Review: Soldier Still


Simon Fallaha

Soldier Still, created, directed and choreographed by Dublin-based twins, Jessica and Megan Kennedy, and performed by their Junk Ensemble at Belfast's MAC, is an uncompromising and indelible work about the experiences and consequences of war.

A production emerging from interviews with dozens of soldiers and civilians in worldwide conflict, the depth of research is clear and the movement on stage is meticulous, superbly assisted by sparks of narration, music and silence around fascinating visuals.

The partly amber, partly red smoke that sprouts up from the back of the stage is a sign of impending danger, recruited officers on the verge of grave peril. It scatters itself over the audience, like a fog of war, beginning a "journey to the heart of darkness that is conflict, trauma, truth and identity."

The military are portrayed to replicate every function in human society and harness them for destructive force, suggesting that, in war, instinct overrides the inhibition not to harm. It is then when performers Geir Hytten, Lucia Kickham, Julie Koenig and Fernando Balsera Pita shirk their heads and tilt their bodies around in a state of consistent flux, out of control within themselves but controlled by every external force programmed into them by what can only be military training.

In what will be a recurring identity theme, one girl walks away from the group but only briefly – having broken from her routine, she is not geared for anything else. This is the grim reality for these terrified thinkers turned servile simpletons, trapped in a trance fit for nodding dogs and prancing leopards.

When called to "come back" by their officer (retired Irish army captain Dr Tom Clonan, whose recollections partly serve as the basis for the work), the intensity of the music silences and they return to him. But while they do so physically, they cannot personally – they are too embedded in the ways of conflict. 

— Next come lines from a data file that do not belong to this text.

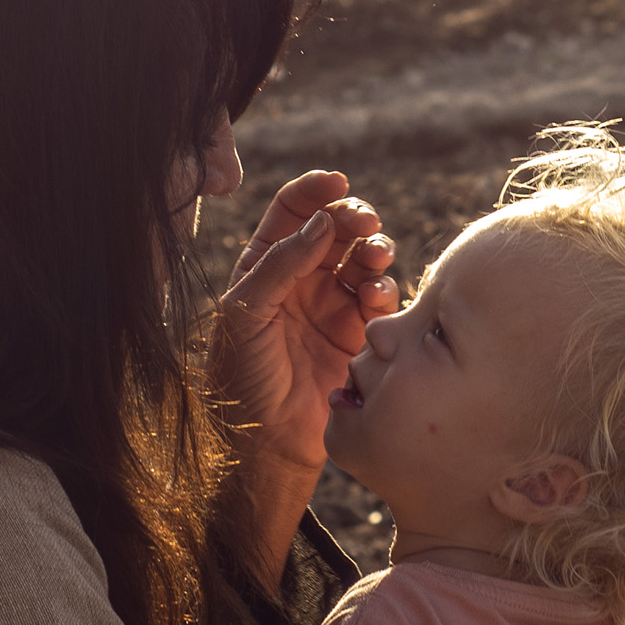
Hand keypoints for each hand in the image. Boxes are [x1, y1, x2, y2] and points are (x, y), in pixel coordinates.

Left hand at [208, 168, 393, 480]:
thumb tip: (321, 221)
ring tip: (375, 257)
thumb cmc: (242, 378)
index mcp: (263, 267)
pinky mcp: (357, 332)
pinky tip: (375, 295)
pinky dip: (382, 286)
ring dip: (373, 248)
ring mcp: (331, 304)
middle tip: (365, 222)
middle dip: (353, 217)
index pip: (291, 212)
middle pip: (334, 228)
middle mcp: (300, 280)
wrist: (267, 442)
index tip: (336, 182)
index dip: (314, 191)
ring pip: (362, 257)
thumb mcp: (244, 313)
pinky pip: (378, 296)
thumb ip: (280, 264)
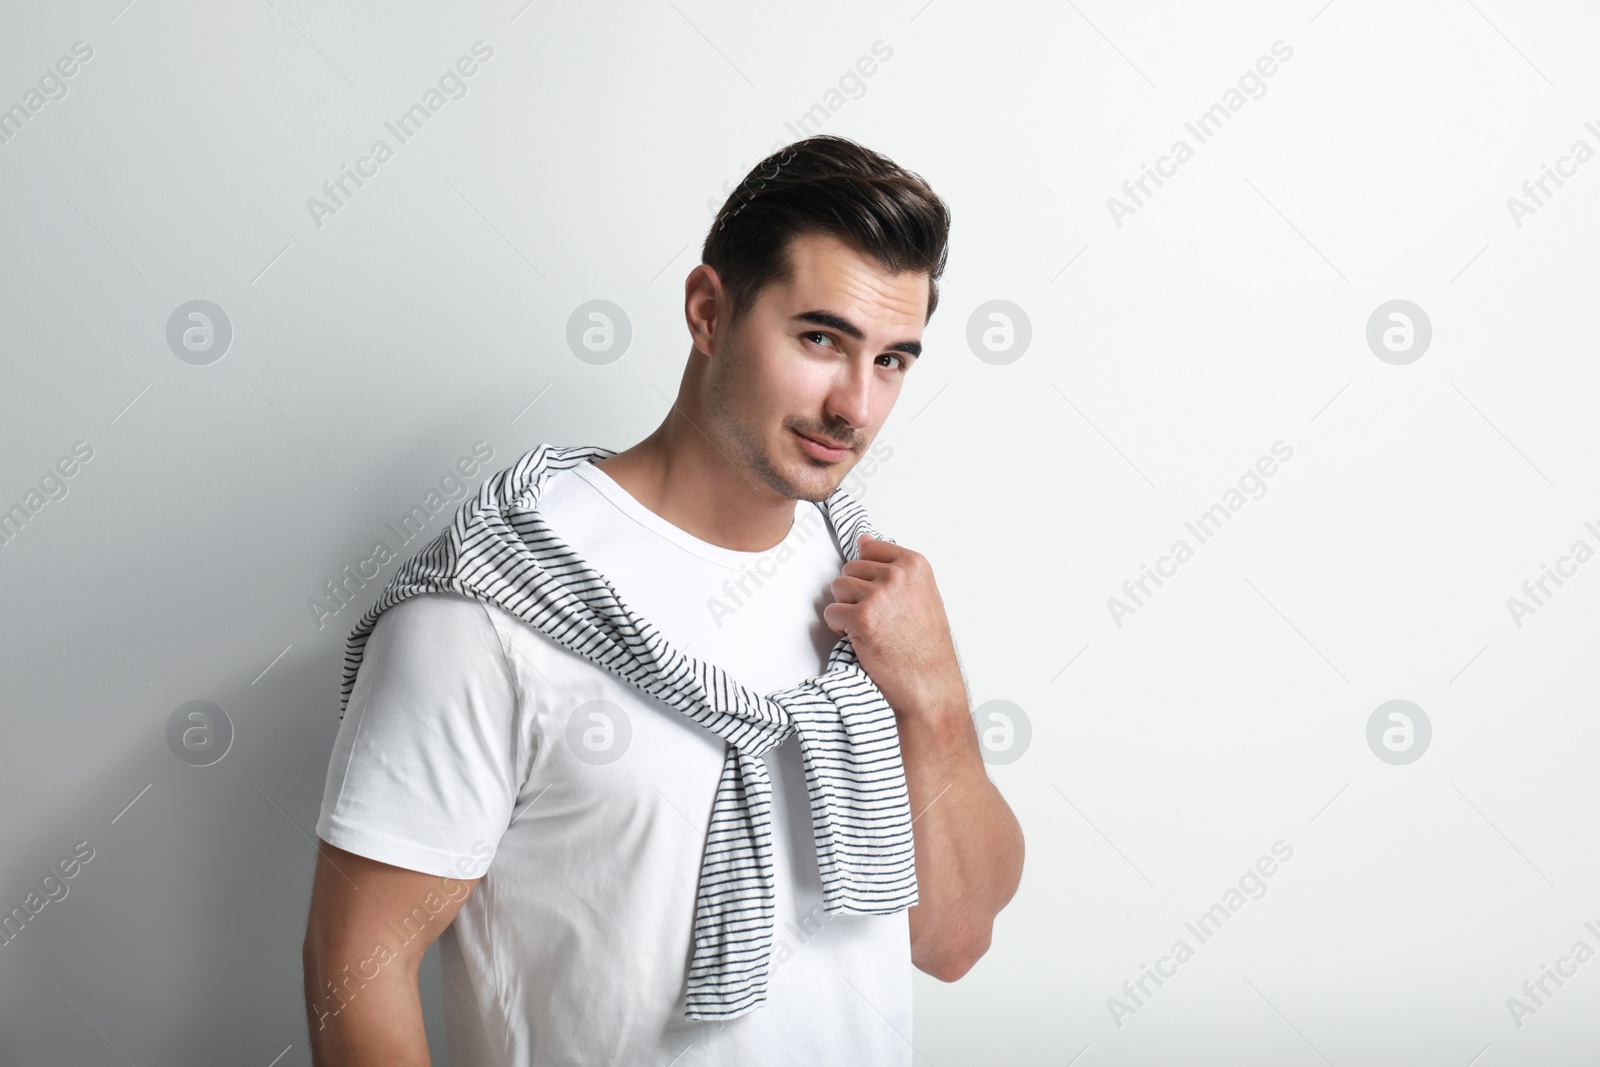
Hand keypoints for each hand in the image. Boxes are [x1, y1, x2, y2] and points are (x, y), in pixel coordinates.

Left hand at [823, 532, 965, 717]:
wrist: (930, 681)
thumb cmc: (927, 643)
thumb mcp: (922, 593)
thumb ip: (893, 566)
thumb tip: (863, 540)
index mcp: (914, 565)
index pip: (869, 548)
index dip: (867, 574)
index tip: (879, 594)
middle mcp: (896, 575)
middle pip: (850, 568)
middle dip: (855, 593)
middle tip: (876, 617)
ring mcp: (877, 595)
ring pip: (837, 588)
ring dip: (845, 608)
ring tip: (868, 626)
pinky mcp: (860, 618)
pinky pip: (831, 613)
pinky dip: (839, 628)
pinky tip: (860, 639)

Digging deeper, one female "soldier" has a fit while reciting the pain of losing the comfort of home, trading control she never had for control she now has no choice but to accept. Punishing herself by moving around the stage in the guise of a repetitive, physical fitness regime on an invisible "obstacle course", she will not be the "weakest link" but will end up among the "walking dead". 

She can neither be who she used to be nor re-adapt to human contact, and it's quite devastating. It is sad but not surprising that she holds his finger to her head in what can only be a suicidal gesture.

Powerful though this is, it is but an interlude to the exceptionally well-staged, harrowing realities of the war zone itself. 

Two movements stand out: one female literally strips on stage as a way of "shedding her skin", a probable attempt to banish all bad memories. And one male, covered in tape and thus blocked off from the pain of it all, is in a state of numb apathy once the safety barrier is removed, left to channel the emotions he can no longer outwardly feel into the graceful movements of the lady beside him. 

She is bursting with life, but he is virtually dead, the product of the post traumatic stress disorder that we are told can naturally result from war. The ultimate outcome for the characters created in Soldier Still is depersonalisation: something soulless, pointless, even…still. It is both horrifying and dazzling in its terrible beauty.